Relatedly on introspection, can we devise some unlearning procedure that removes models’ capability to introspect? This might reduce their situational awwareness.
That’s interesting. One underlying consideration is that the object-level choices of reasoning steps are relative to a reasoner: differently abled agents need to decompose problems differently, know different things and might benefit from certain ways of thinking in different ways. Therefore, a model plausibly chooses CoT that works well for it “on the object level”, without any steganography or other hidden information necessary. If that is true, then we would expect to see models benefit from their own CoT over that of others for basic, non-steganography reasons.
Consider a grade schooler and a grad student thinking out loud. Each benefits from having access to their own CoT, and wouldn’t get much from the others for obvious reasons.
I think the questions of whether models actually choose their CoT with respect to their own needs, knowledge and ability is a very interesting one that is closely related to introspection.
Re steganography for chain-of-thought: I’ve been working on a project related to this for a while, looking at whether RL for concise and correct answers might teach models to stenographically encode their CoT for benign reasons. There’s an early write-up here: https://ac.felixbinder.net/research/2023/10/27/steganography-eval.html\
Currently, I’m working with two BASIS fellows on actually training models to see if we can elicit steganography this way. I’m definitely happy to chat more/set up a call about this topic
Comment from @James Chua in internal slack group
interesting idea! thanks for writing this out. this is my initial reaction, i may have more later on. i agree on this—this is what i’ll expect.
but if the above is true, I’m unsure about evidence for steganography.
for example, gpt-4o is more capable than gpt-3.5. suppose we provide gpt-3.5 with gpt-4o’s CoT.
one reason why gpt-3.5 may not improve is that gpt-4o’s CoT skips certain steps since gpt-4o is a more capable model.
e.g. gpt-4o can calculate 4^4 directly, but gpt-3.5 cannot. So gpt-4o’s CoT will leave out steps out 4 * 4 * 4* 4. which gpt-3.5 needs to get the correct answerdo we then say that gpt-3.5 is doing steganography? (edited)
possible improvement: provide gpt-3.5 with its own version of its own CoT, but paraphrased by another model. gpt-3.5 sees the same steps of “4 * 4 * 4 *4”, but paraphrased. Does it still perform as well?
Expanding on this, would minimizing information in the chain of thought be a viable solution to steganography?

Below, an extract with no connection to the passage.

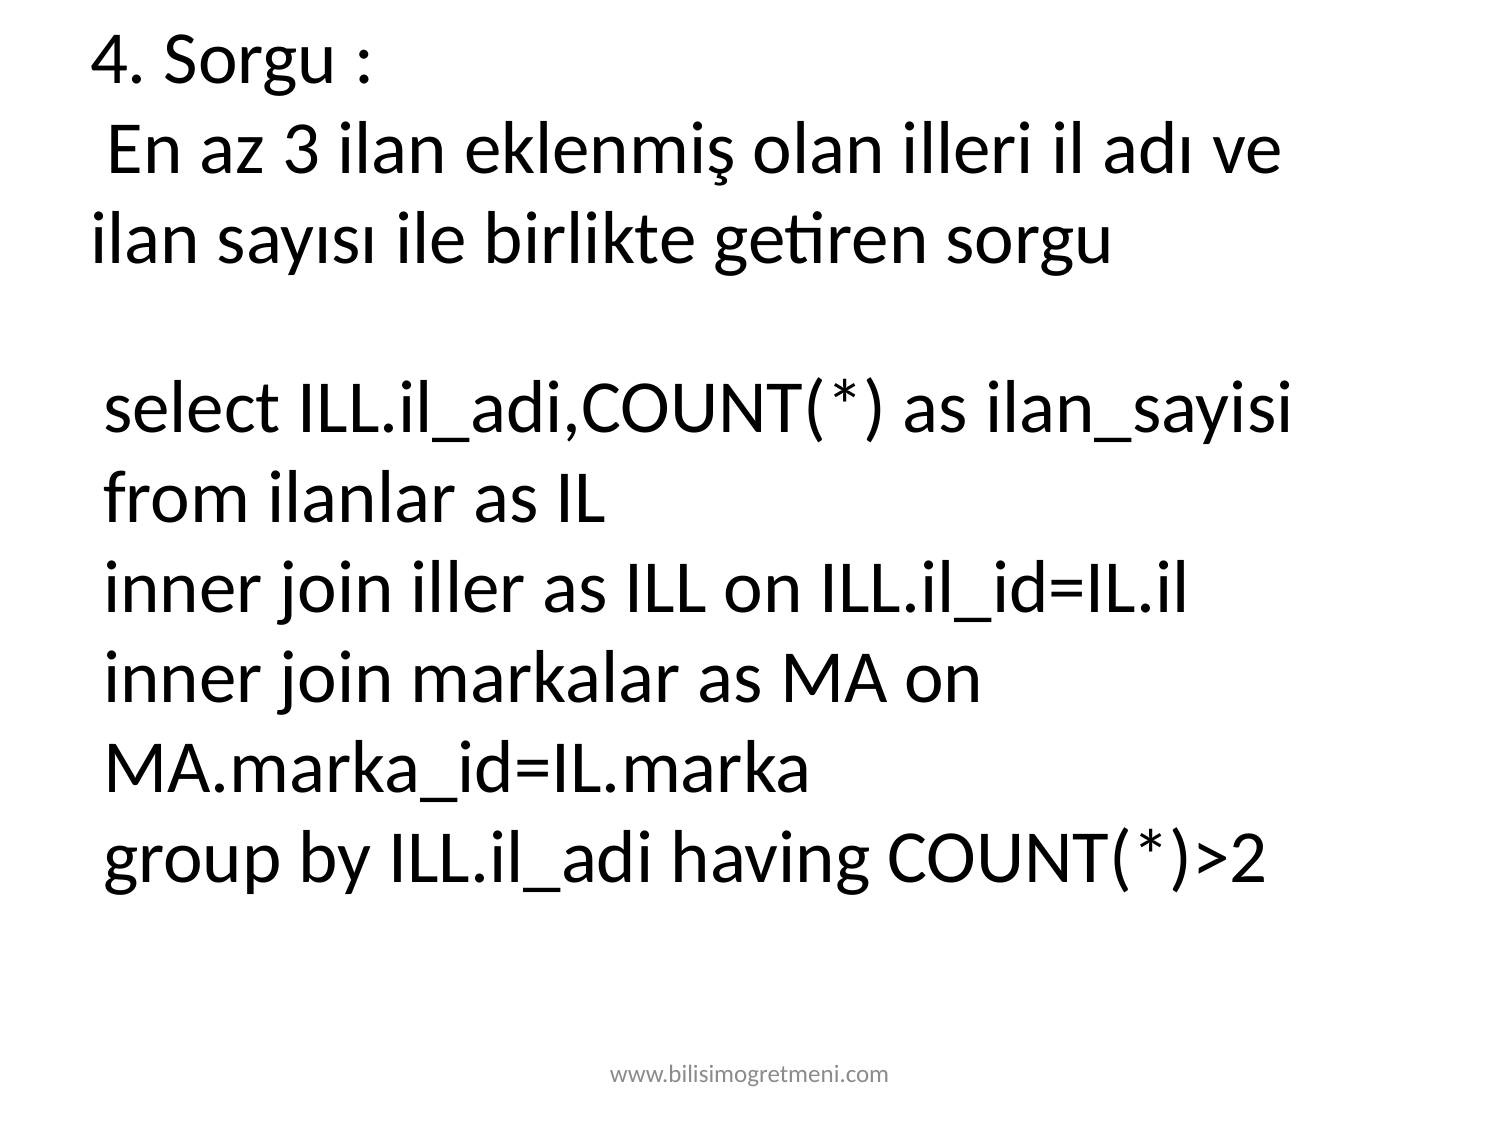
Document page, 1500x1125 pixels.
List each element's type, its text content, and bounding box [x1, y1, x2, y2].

text_box select ILL.il_adi,COUNT(*) as ilan_sayisi from ilanlar as IL inner join iller as ILL on ILL.il_id=IL.il inner join markalar as MA on MA.marka_id=IL.marka group by ILL.il_adi having COUNT(*)>2 [88, 349, 1400, 905]
footer www.bilisimogretmeni.com [512, 1042, 988, 1103]
title 4. Sorgu : En az 3 ilan eklenmiş olan illeri il adı ve ilan sayısı ile birlikte getiren sorgu [75, 0, 1425, 304]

Based on the above intuition, the “actual” information present in the CoT may be much greater than the “apparent” information (visible as explicitly stated reasoning).

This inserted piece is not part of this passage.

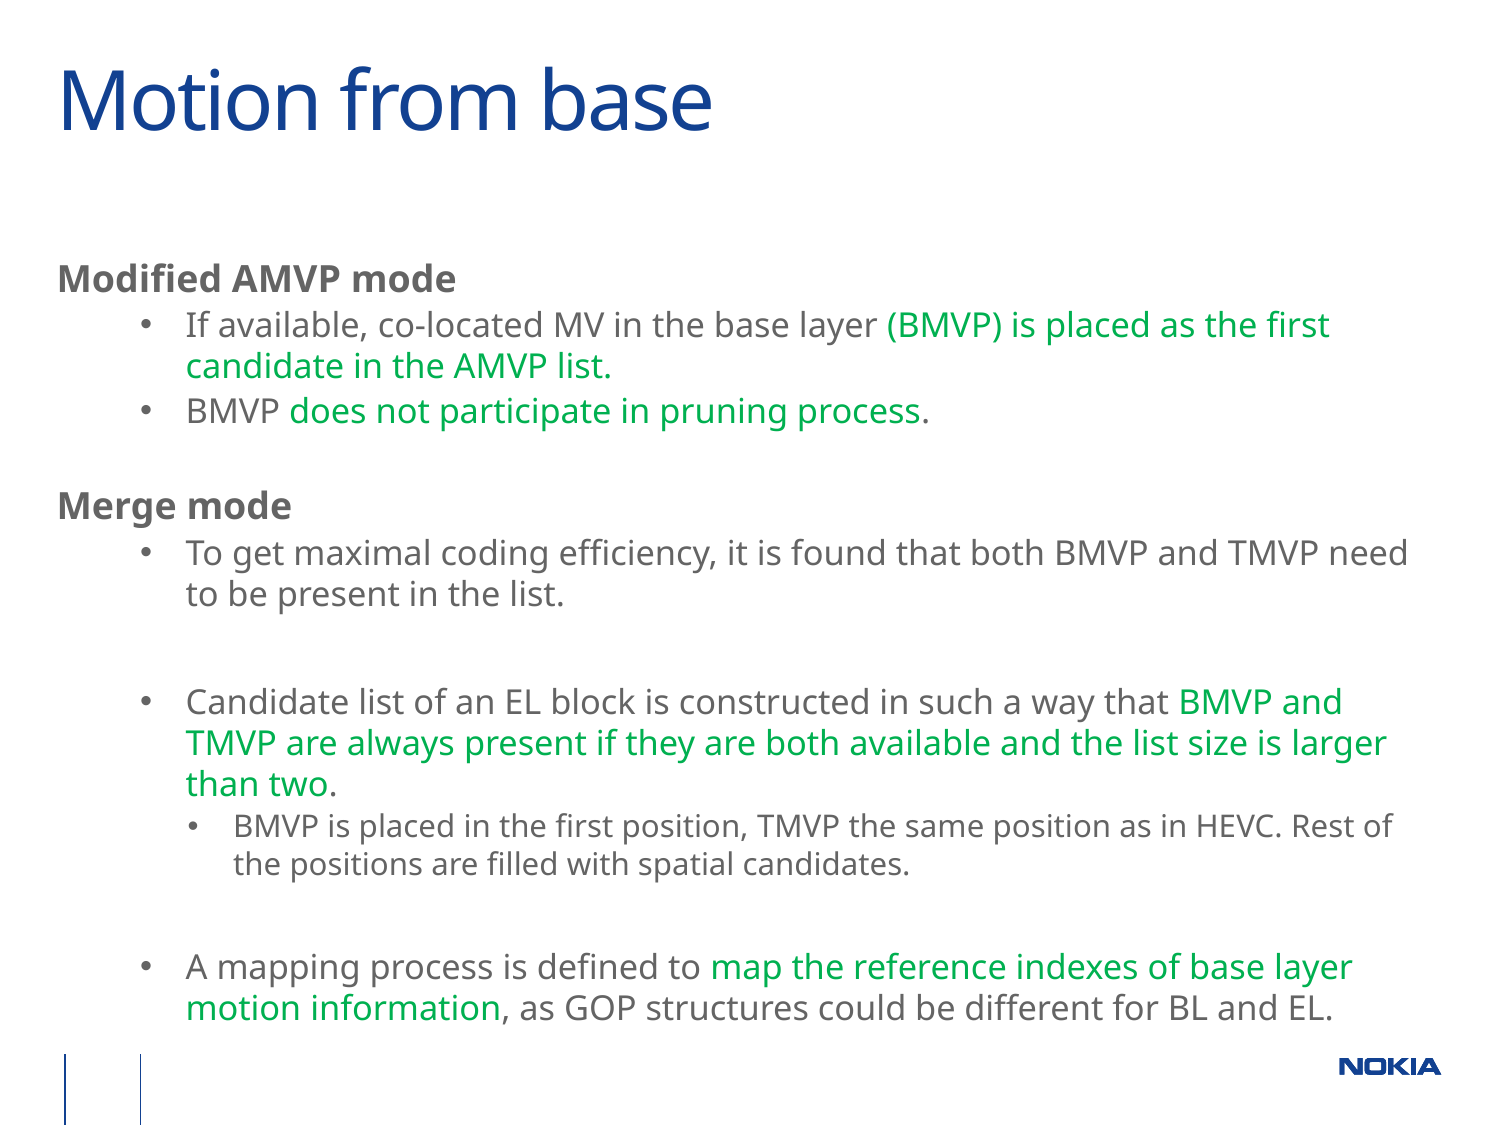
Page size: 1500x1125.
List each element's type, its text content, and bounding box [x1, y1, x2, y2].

If we additionally train the models with an objective that penalises the amount of “extra” information not present, we might be able to solve steganograohy
Examples of penalizing extra information.
Train the model such that its CoT is predictable by some other (fixed, trusted) model.
Apply entropy regularization (see: Yann Lecun’s JEPA for an example here)
It turns out that “train the model st CoT is predictable by a different model” is exactly the idea in prover-verifier games. That’s very exciting! Do PVGs reduce introspection or steganography?